▶ _PROBLEM REQUIREMENTS_
Could you copy the data that follows exactly as written, but drop the pictures?

(DATASET EXTRACT Opens)

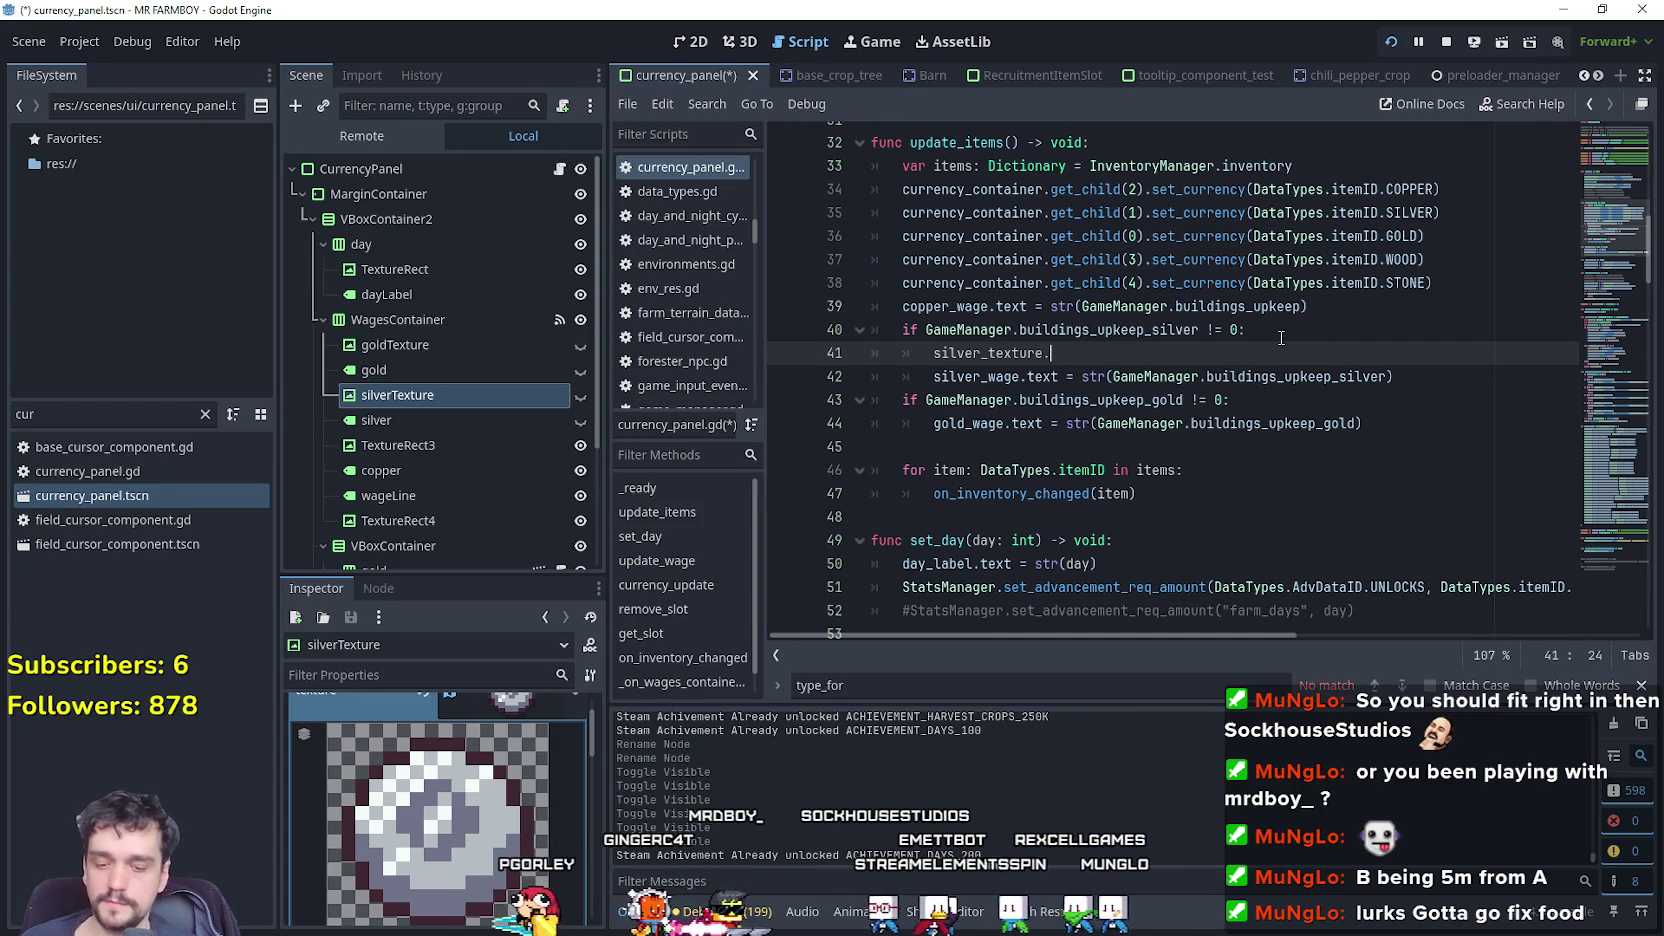
pyautogui.write('show(')
pyautogui.press('Return')
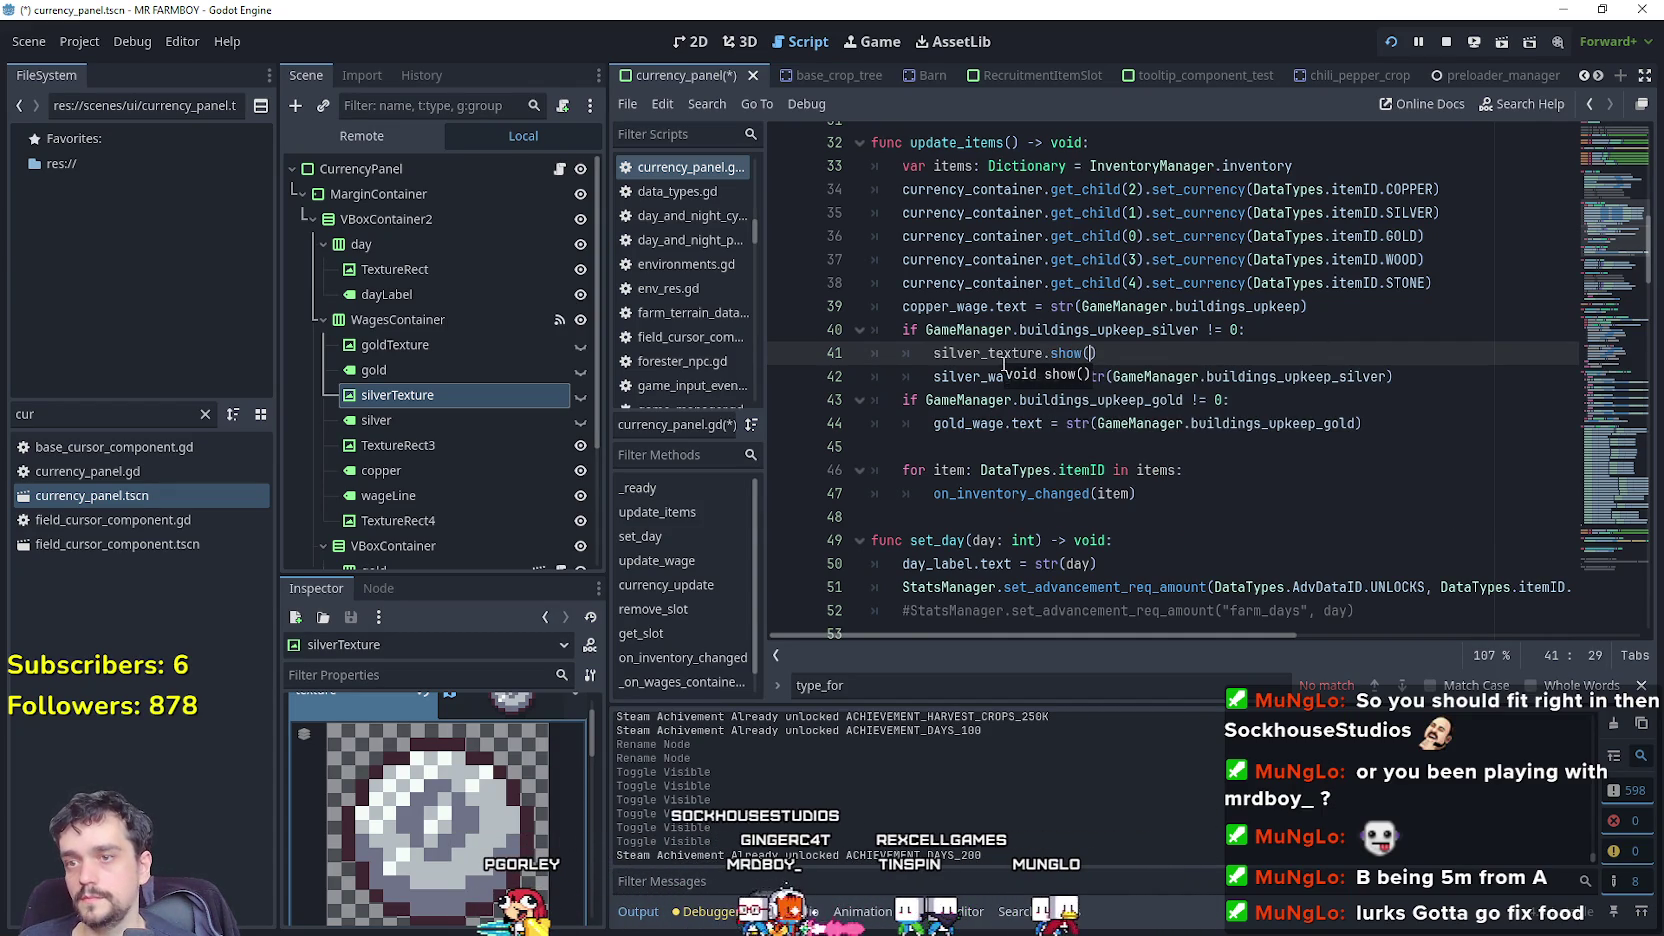
pyautogui.moveTo(984, 353); pyautogui.dragTo(1045, 353)
pyautogui.click(1152, 345)
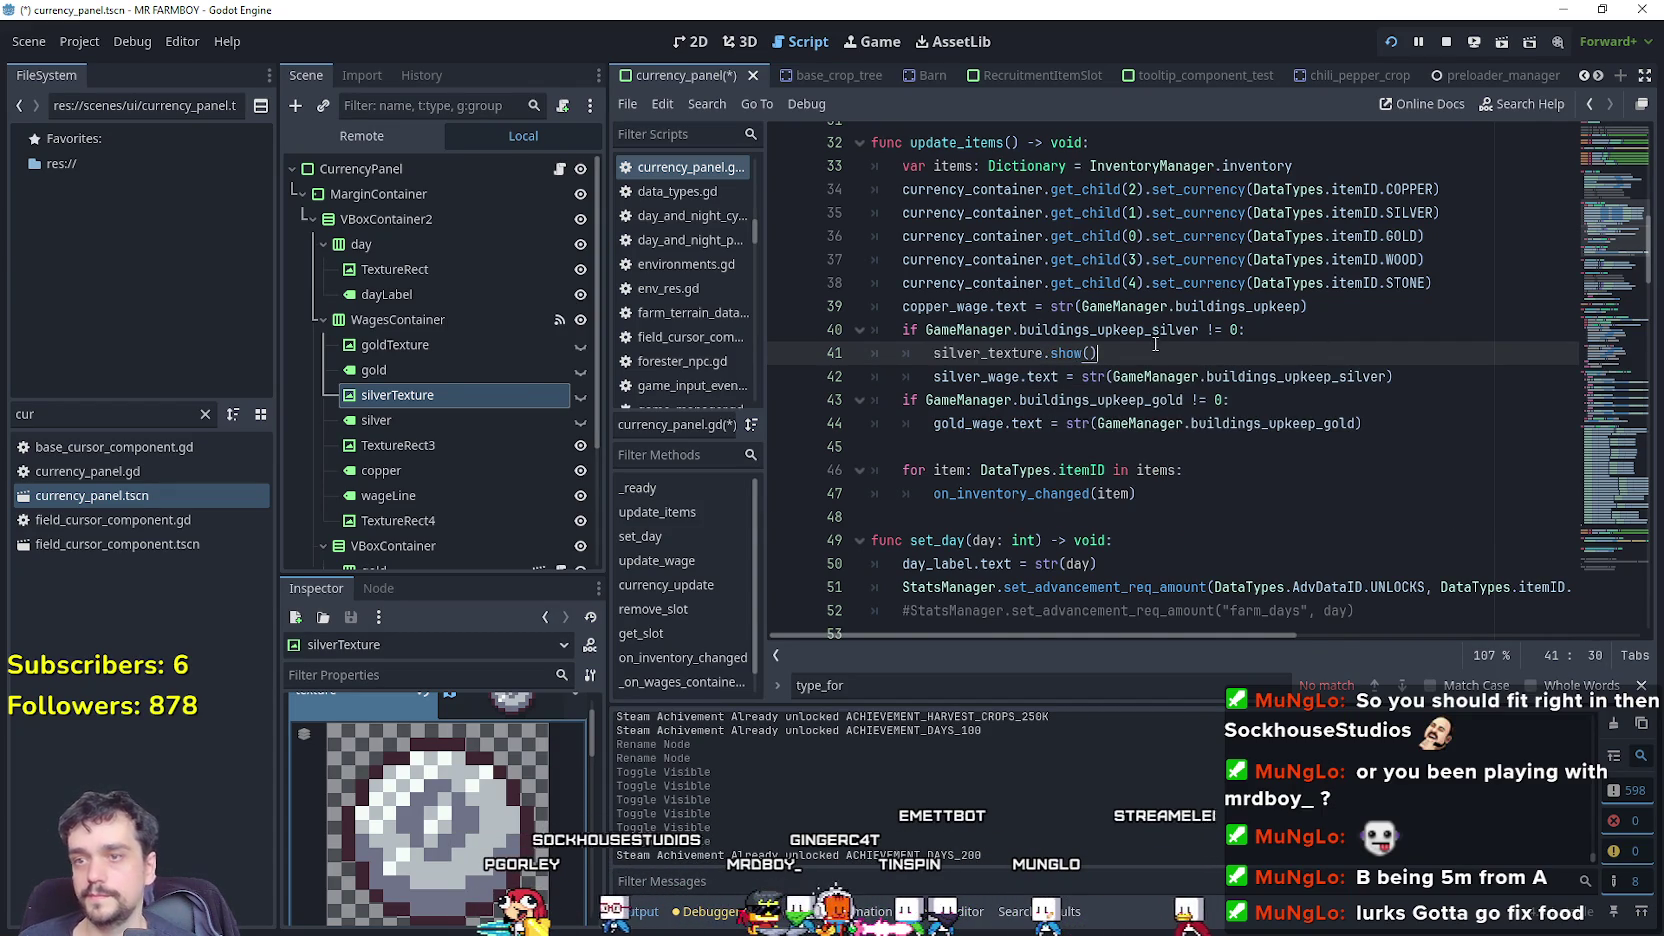
pyautogui.press('Return')
pyautogui.write('silver_wage.')
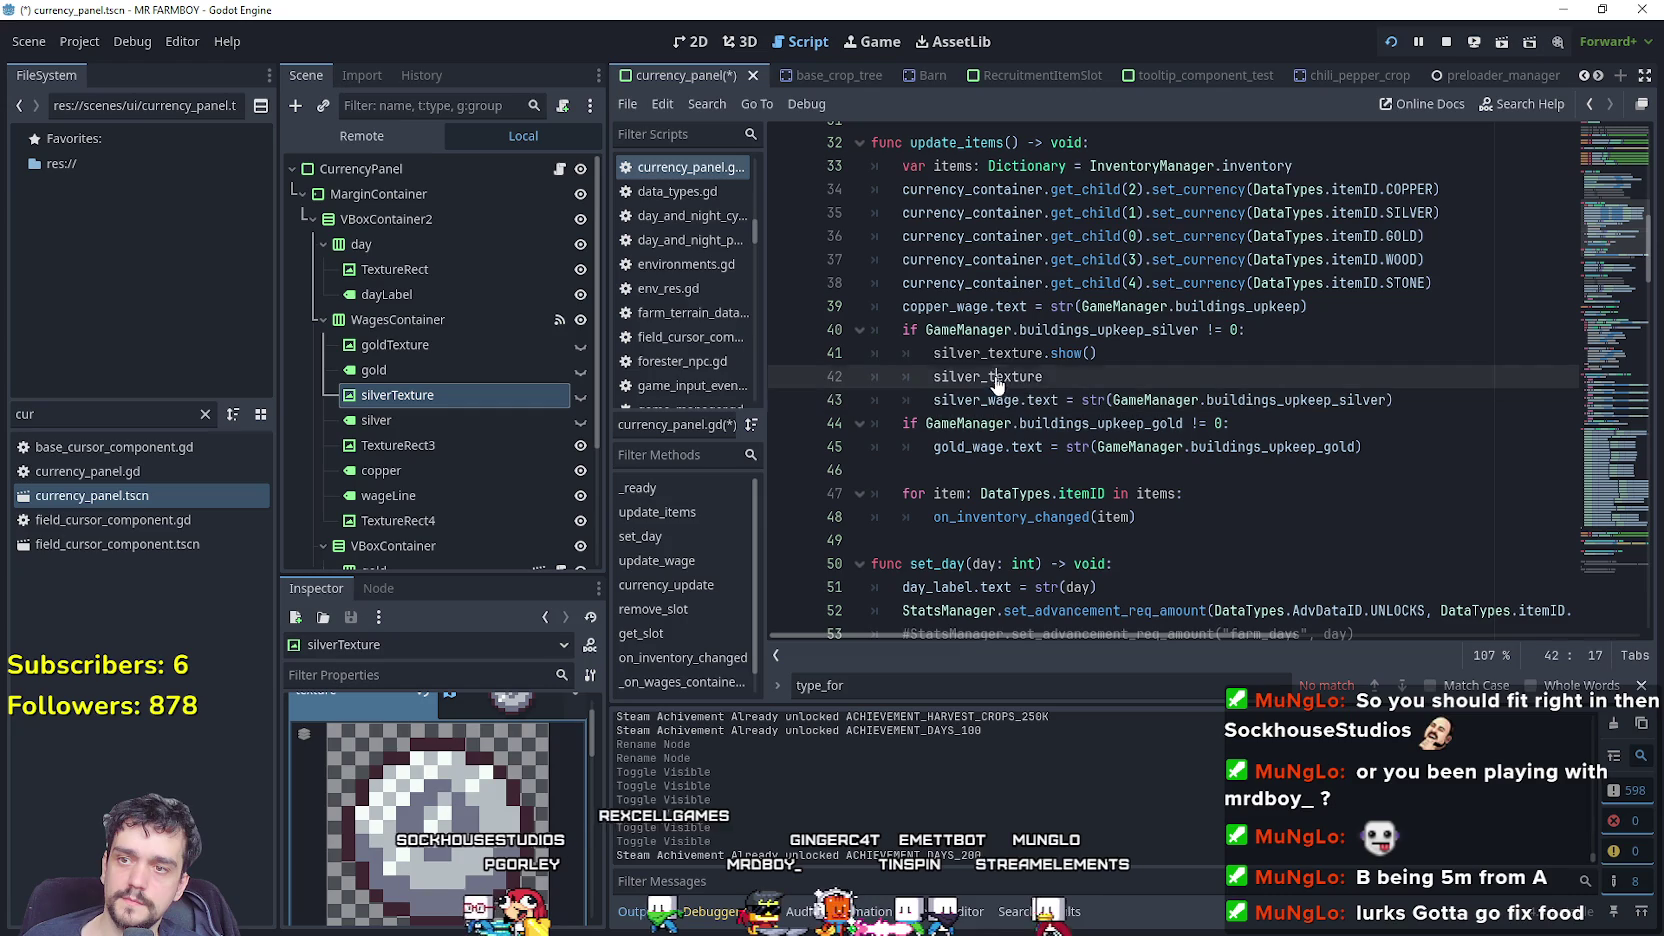
pyautogui.write('sh')
pyautogui.press('Return')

(DATASET EXTRACT Closes)

▶ _RESULT OF THE TASK_
pyautogui.write('show(')
pyautogui.press('Return')
pyautogui.moveTo(984, 353); pyautogui.dragTo(1045, 353)
pyautogui.click(1152, 345)
pyautogui.press('Return')
pyautogui.write('silver_wage.')
pyautogui.write('sh')
pyautogui.press('Return')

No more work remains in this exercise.